### SOURCE INFORMATION
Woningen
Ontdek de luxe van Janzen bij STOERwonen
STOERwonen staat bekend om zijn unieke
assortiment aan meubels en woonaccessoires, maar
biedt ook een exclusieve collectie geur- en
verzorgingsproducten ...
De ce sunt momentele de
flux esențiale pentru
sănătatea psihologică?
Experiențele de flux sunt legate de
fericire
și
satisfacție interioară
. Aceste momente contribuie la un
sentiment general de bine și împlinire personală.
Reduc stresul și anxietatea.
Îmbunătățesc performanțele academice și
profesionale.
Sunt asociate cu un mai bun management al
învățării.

* * *

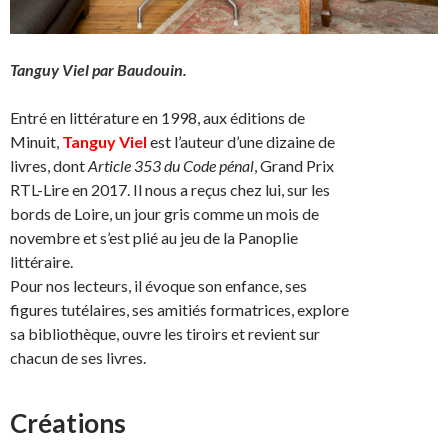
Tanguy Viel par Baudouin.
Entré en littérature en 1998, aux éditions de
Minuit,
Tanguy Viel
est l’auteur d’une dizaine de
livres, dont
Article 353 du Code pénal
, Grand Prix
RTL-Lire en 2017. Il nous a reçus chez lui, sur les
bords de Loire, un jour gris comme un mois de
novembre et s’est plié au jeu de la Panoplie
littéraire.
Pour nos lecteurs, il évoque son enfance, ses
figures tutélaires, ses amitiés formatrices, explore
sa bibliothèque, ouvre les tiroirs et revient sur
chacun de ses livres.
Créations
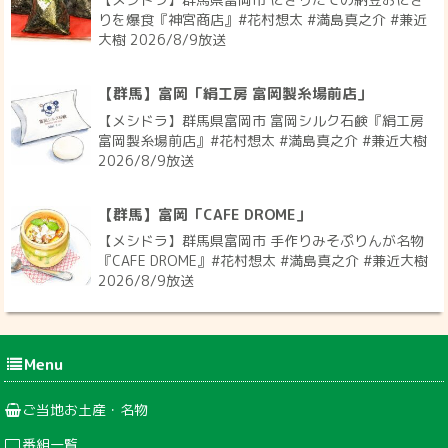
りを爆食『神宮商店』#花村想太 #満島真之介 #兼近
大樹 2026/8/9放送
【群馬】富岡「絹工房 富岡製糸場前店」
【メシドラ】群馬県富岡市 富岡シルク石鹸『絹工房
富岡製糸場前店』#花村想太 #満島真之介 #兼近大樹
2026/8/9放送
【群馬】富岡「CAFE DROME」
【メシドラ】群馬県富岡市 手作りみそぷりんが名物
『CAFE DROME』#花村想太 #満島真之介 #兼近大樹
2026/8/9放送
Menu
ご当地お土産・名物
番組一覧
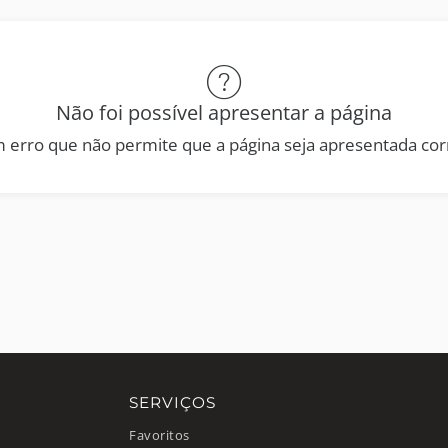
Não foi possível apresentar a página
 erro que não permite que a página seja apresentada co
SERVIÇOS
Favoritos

### TO DO
Work through the records line by line and tally those that include the word "兼近大樹". Give the number alone.

### TASK ANSWER
2